There are a number of issues that can arise from Item 19, the financial representation portion of a Franchise Disclosure Document (FDD), and Item 7, the estimate of the initial investment range.
1. Item 19 Issues
Item 19 is the section of the FDD where franchisors must disclose their financial performance representations. First, there may be no financial disclosure or it may be so vague as to possess no value. There are several reasonable explanations for this, such as how the brand structures royalties and does not track financial performance. However, it is important to understand why there is no financial performance and to dig more deeply as you’re doing validation calls. You must confirm that your financial expectations can be met.
Secondly, the financials, as expressed in Item 19, may exhibit low revenue or income performance relative to your expectations. It is here where you want to gain some clarity and access the risk. Address concerns with both the franchisor and franchisees to learn why the numbers are low. There are several fabulous brands whose numbers are low because they either have franchisees with less tenure than others or their model has evolved and is more effective than it has been historically. It is important that you explore the why.
Newer franchisors will often rely only on corporate locations for their Item 19 financials. They do this because they do not have any existing franchise locations that are reporting. However, in my experience, corporate locations almost always outperform franchise locations, often significantly. Therefore, you will want to dig in deeply and truly understand whether or not you will be able to duplicate the performance of the corporate location.
2. Item 7 Issues
Item 7 of the FDD requires franchisors to estimate the initial investment. When you are exploring a brand whose estimated initial investment is significantly less than its peers and your expectations, it is important to validate those numbers with franchisees. In my experience, brands that have Item 7 that appears low often have franchisees who spend much more than the higher end of their Item 7. In other words, Item 7 may be low and your actual cost may be much higher. This is particularly true in new franchises where the only locations are corporate, and therefore the actual cost of entry can’t be accurately validated.
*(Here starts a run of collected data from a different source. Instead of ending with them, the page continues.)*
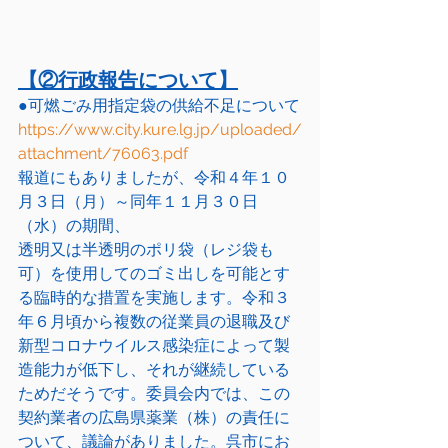
【②行政報告について】
●可燃ごみ用指定袋の供給不足について
https://www.city.kure.lg.jp/uploaded/
attachment/76063.pdf
報道にもありましたが、令和４年１０
月３日（月）～同年１１月３０日
（水）の期間、
透明又は半透明のポリ袋（レジ袋も
可）を使用してのゴミ出しを可能とす
る臨時的な措置を実施します。令和３
年６月頃から複数の従業員の退職及び
新型コロナウイルス感染症によって製
造能力が低下し、それが継続している
ためだそうです。委員会内では、この
契約業者の広島県薬業（株）の責任に
ついて、議論がありました。呉市にお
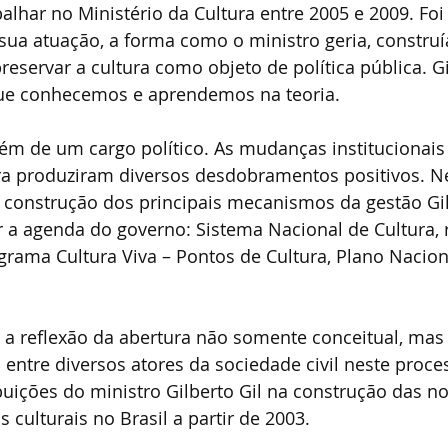
balhar no Ministério da Cultura entre 2005 e 2009. Fo
ua atuação, a forma como o ministro geria, construía
reservar a cultura como objeto de política pública. G
que conhecemos e aprendemos na teoria.
ém de um cargo político. As mudanças institucionais 
ra produziram diversos desdobramentos positivos. Ne
 construção dos principais mecanismos da gestão Gil
r a agenda do governo: Sistema Nacional de Cultura,
grama Cultura Viva – Pontos de Cultura, Plano Nacion
e a reflexão da abertura não somente conceitual, ma
 entre diversos atores da sociedade civil neste proce
uições do ministro Gilberto Gil na construção das nov
s culturais no Brasil a partir de 2003.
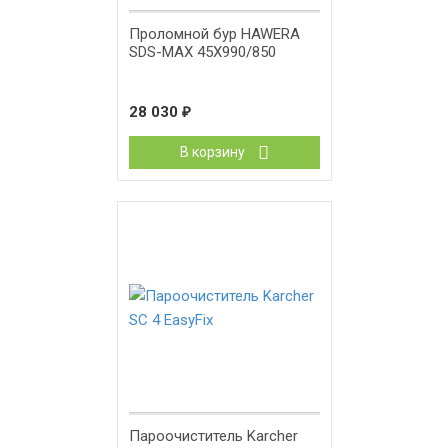
Проломной бур HAWERA
SDS-MAX 45X990/850
28 030
₽
В корзину
Пароочиститель Karcher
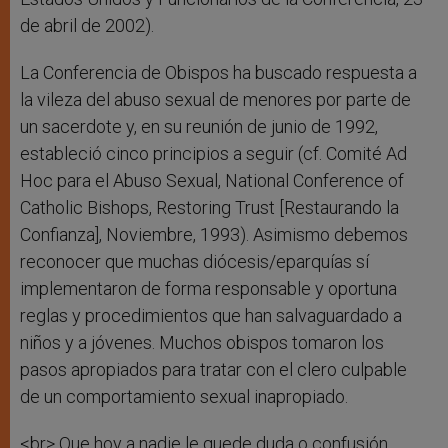
de abril de 2002).
La Conferencia de Obispos ha buscado respuesta a
la vileza del abuso sexual de menores por parte de
un sacerdote y, en su reunión de junio de 1992,
estableció cinco principios a seguir (cf. Comité Ad
Hoc para el Abuso Sexual, National Conference of
Catholic Bishops, Restoring Trust [Restaurando la
Confianza], Noviembre, 1993). Asimismo debemos
reconocer que muchas diócesis/eparquías sí
implementaron de forma responsable y oportuna
reglas y procedimientos que han salvaguardado a
niños y a jóvenes. Muchos obispos tomaron los
pasos apropiados para tratar con el clero culpable
de un comportamiento sexual inapropiado.
<br> Que hoy a nadie le quede duda o confusión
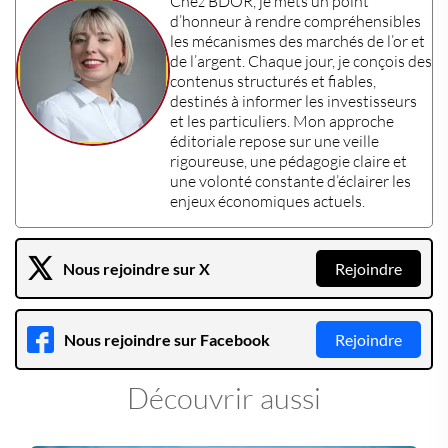
Chez
BDOR
, je mets un point
d’honneur à rendre compréhensibles
les mécanismes des
marchés de l’or et
de l’argent
. Chaque jour, je conçois des
contenus structurés et fiables,
destinés à informer les
investisseurs
et les
particuliers
. Mon approche
éditoriale repose sur une veille
rigoureuse, une pédagogie claire et
une volonté constante d’éclairer les
enjeux économiques actuels
.
Nous rejoindre sur X
Rejoindre
Nous rejoindre sur Facebook
Rejoindre
Découvrir aussi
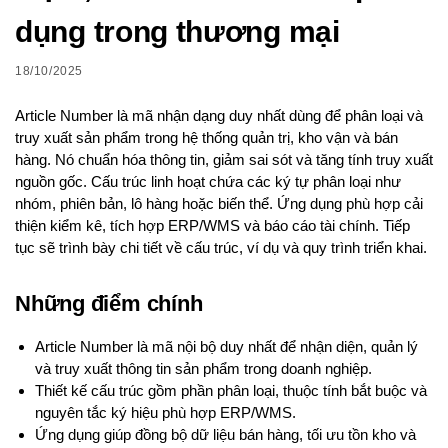
dụng trong thương mại
18/10/2025
Article Number là mã nhận dạng duy nhất dùng để phân loại và
truy xuất sản phẩm trong hệ thống quản trị, kho vận và bán
hàng. Nó chuẩn hóa thông tin, giảm sai sót và tăng tính truy xuất
nguồn gốc. Cấu trúc linh hoạt chứa các ký tự phân loại như
nhóm, phiên bản, lô hàng hoặc biến thể. Ứng dụng phù hợp cải
thiện kiểm kê, tích hợp ERP/WMS và báo cáo tài chính. Tiếp
tục sẽ trình bày chi tiết về cấu trúc, ví dụ và quy trình triển khai.
Những điểm chính
Article Number là mã nội bộ duy nhất để nhận diện, quản lý
và truy xuất thông tin sản phẩm trong doanh nghiệp.
Thiết kế cấu trúc gồm phần phân loại, thuộc tính bắt buộc và
nguyên tắc ký hiệu phù hợp ERP/WMS.
Ứng dụng giúp đồng bộ dữ liệu bán hàng, tối ưu tồn kho và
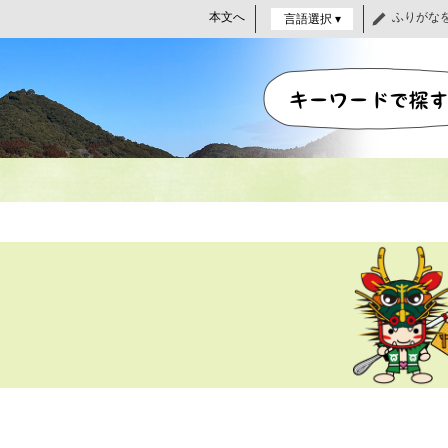
本文へ
ふりがな
言語選択 ▾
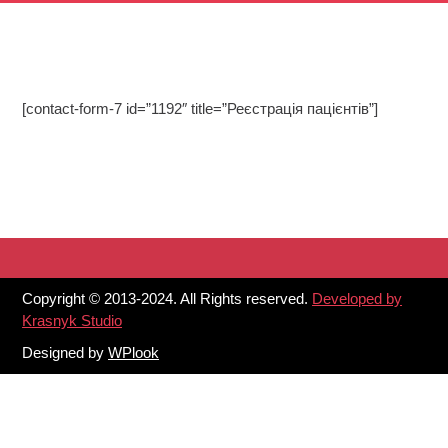
[contact-form-7 id=”1192″ title=”Реєстрація пацієнтів”]
Copyright © 2013-2024. All Rights reserved.
Developed by
Krasnyk Studio
Designed by
WPlook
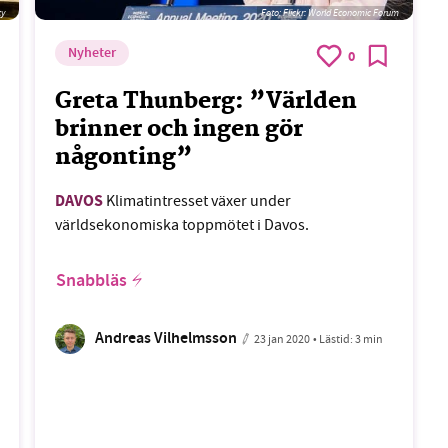
cy
Foto:
Flickr: World Economic Forum
Nyheter
0
Greta Thunberg: ”Världen
brinner och ingen gör
någonting”
DAVOS
Klimatintresset växer under
världsekonomiska toppmötet i Davos.
Snabbläs
Andreas Vilhelmsson
23 jan 2020
• Lästid:
3 min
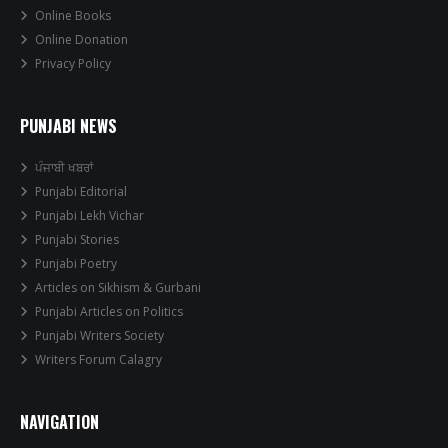
Online Books
Online Donation
Privacy Policy
PUNJABI NEWS
ਪੰਜਾਬੀ ਖਬਰਾਂ
Punjabi Editorial
Punjabi Lekh Vichar
Punjabi Stories
Punjabi Poetry
Articles on Sikhism & Gurbani
Punjabi Articles on Politics
Punjabi Writers Society
Writers Forum Calagry
NAVIGATION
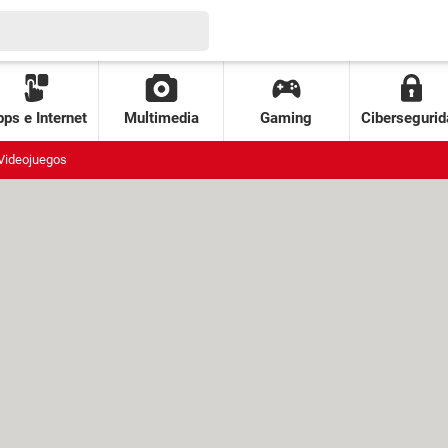
ps e Internet
Multimedia
Gaming
Cibersegurid
Videojuegos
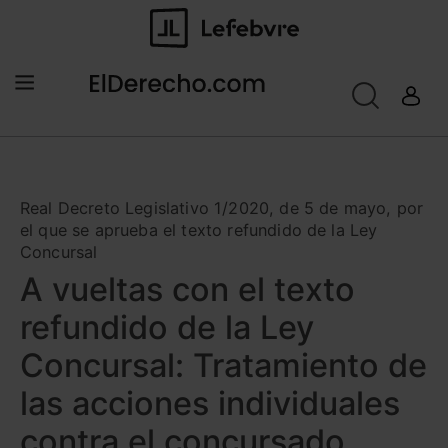
Real Decreto Legislativo 1/2020, de 5 de mayo, por
el que se aprueba el texto refundido de la Ley
Concursal
A vueltas con el texto
refundido de la Ley
Concursal: Tratamiento de
las acciones individuales
contra el concursado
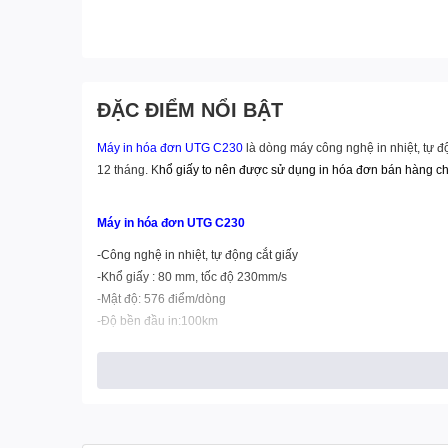
ĐẶC ĐIỂM NỔI BẬT
Máy in hóa đơn UTG C230
là dòng máy công nghệ in nhiệt, tự đ
12 tháng. K
hổ giấy to nên được sử dụng in hóa đơn bán hàng chủ 
Máy in hóa đơn UTG C230
-Công nghệ in nhiệt, tự động cắt giấy
-Khổ giấy : 80 mm, tốc độ 230mm/s
-Mật độ: 576 điểm/dòng
-Độ bền đầu in:100km
-Giao tiếp: USB, RS 232
- Xuất xứ: Đài loan
- Bảo hành: 12 tháng chính hãng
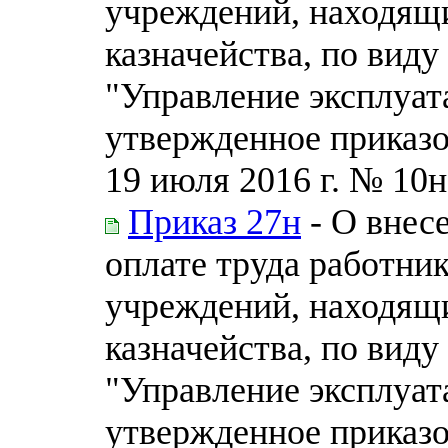
учреждений, находящи
казначейства, по вид
"Управление эксплуат
утвержденное приказо
19 июля 2016 г. № 10н
Приказ 27н
- О внес
оплате труда работни
учреждений, находящи
казначейства, по вид
"Управление эксплуат
утвержденное приказо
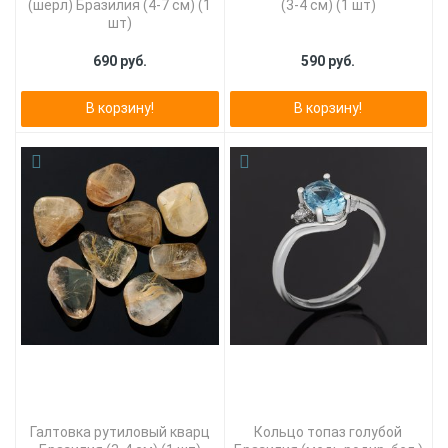
(шерл) Бразилия (4-7 см) (1
(3-4 см) (1 шт)
шт)
690 руб.
590 руб.
В корзину!
В корзину!
Галтовка рутиловый кварц
Кольцо топаз голубой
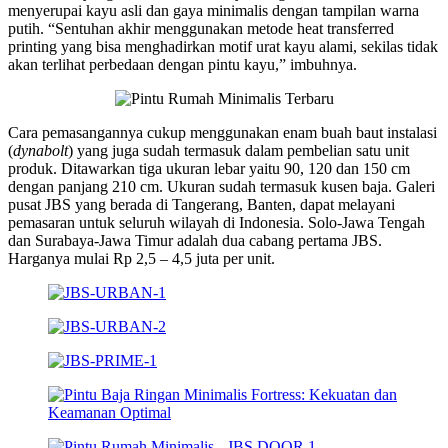
menyerupai kayu asli dan gaya minimalis dengan tampilan warna
putih. “Sentuhan akhir menggunakan metode heat transferred
printing yang bisa menghadirkan motif urat kayu alami, sekilas tidak
akan terlihat perbedaan dengan pintu kayu,” imbuhnya.
Cara pemasangannya cukup menggunakan enam buah baut instalasi
(
dynabolt
) yang juga sudah termasuk dalam pembelian satu unit
produk. Ditawarkan tiga ukuran lebar yaitu 90, 120 dan 150 cm
dengan panjang 210 cm. Ukuran sudah termasuk kusen baja. Galeri
pusat JBS yang berada di Tangerang, Banten, dapat melayani
pemasaran untuk seluruh wilayah di Indonesia. Solo-Jawa Tengah
dan Surabaya-Jawa Timur adalah dua cabang pertama JBS.
Harganya mulai Rp 2,5 – 4,5 juta per unit.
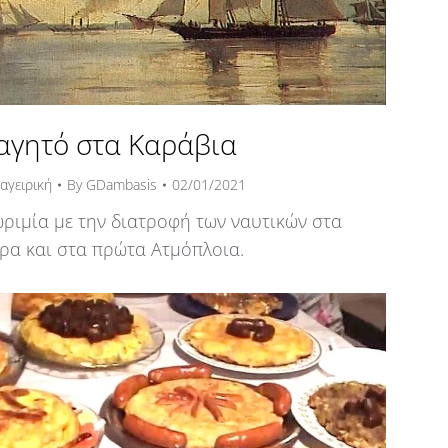
αγητό στα Καράβια
αγειρική
By
GDambasis
02/01/2021
ριμία με την διατροφή των ναυτικών στα
ρα και στα πρώτα Ατμόπλοια.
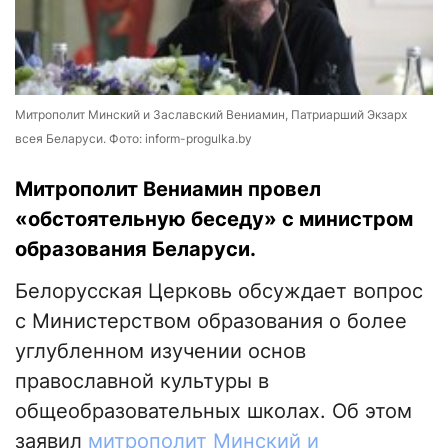
Митрополит Минский и Заславский Вениамин, Патриарший Экзарх
всея Беларуси. Фото: inform-progulka.by
Митрополит Вениамин провел
«обстоятельную беседу» с министром
образования Беларуси.
Белорусская Церковь обсуждает вопрос
с Министерством образования о более
углубленном изучении основ
православной культуры в
общеобразовательных школах. Об этом
заявил
митрополит Минский и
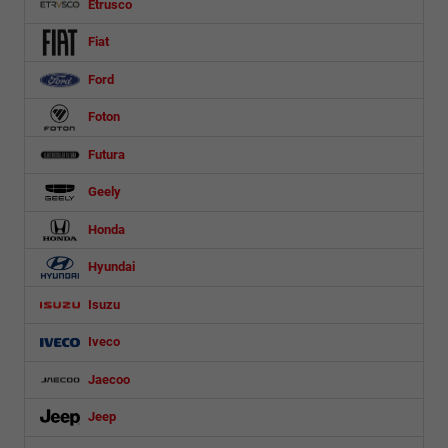
Etrusco
Fiat
Ford
Foton
Futura
Geely
Honda
Hyundai
Isuzu
Iveco
Jaecoo
Jeep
Be careful!
3. Emerging Brands
Emerging brands often provide great opportunities but are riskier than their established competitors. First, they lack true validation, so you will not necessarily receive valuable feedback about the brand from franchisees. With emerging brands, most of the franchisees are new to the system and cannot provide much guidance. In addition, emerging brands rarely have a turnkey business model that many expect in a franchise. Accordingly, it is important to delve deeply into the model and verify the brand can support you in the manner you require and expect.
4. Sold-to-Open Ratio
Franchise brands can be hot and grow rapidly. While this may at first blush seem like a positive, it is bad when the brand is unable to launch and support its existing and new franchisees appropriately. Begin by comparing the number of units sold to the number opened. If there is a significant discrepancy, seek guidance from the franchisor on how they plan to open locations. Gain assurances that yours will open in an appropriate time frame. It is easier to sell franchises than to open them and you don’t want to be whipsawed in a brand that cannot open the units it sells.
5. Franchisee Needs To Fill The Sales Funnel
Generally, there is greater risk in franchises that rely on proactive franchisee sales outreach. This makes sense because not everybody is a sales hunter. Anytime I present my clients with a brand that requires the franchisees to fill the top of the sales funnel, I am very clear in explaining the added volatility of such models. Understand what is expected of you and be exceedingly comfortable and honest about your ability to execute.
These are some of the warning signs that need to be addressed during franchise due diligence. To be clear, none of these points are reasons not to join a franchise. However, they are reasons to dig more deeply during the due diligence process. Happy franchising!